- **BRIEF**:
Rewrite the lines below, changing each "Self-Hosted" to "On-Premises" and keeping everything else the same. Leave the pictures out of your answer.

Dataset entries
========================================

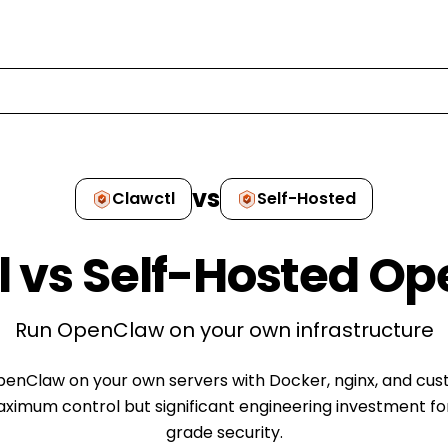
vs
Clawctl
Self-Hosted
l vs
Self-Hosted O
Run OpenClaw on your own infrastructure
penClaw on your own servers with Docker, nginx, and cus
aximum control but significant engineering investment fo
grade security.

========================================

- **COMPLETED TASK**:
vs
Clawctl
On-Premises
l vs
On-Premises O
Run OpenClaw on your own infrastructure
penClaw on your own servers with Docker, nginx, and cus
aximum control but significant engineering investment fo
grade security.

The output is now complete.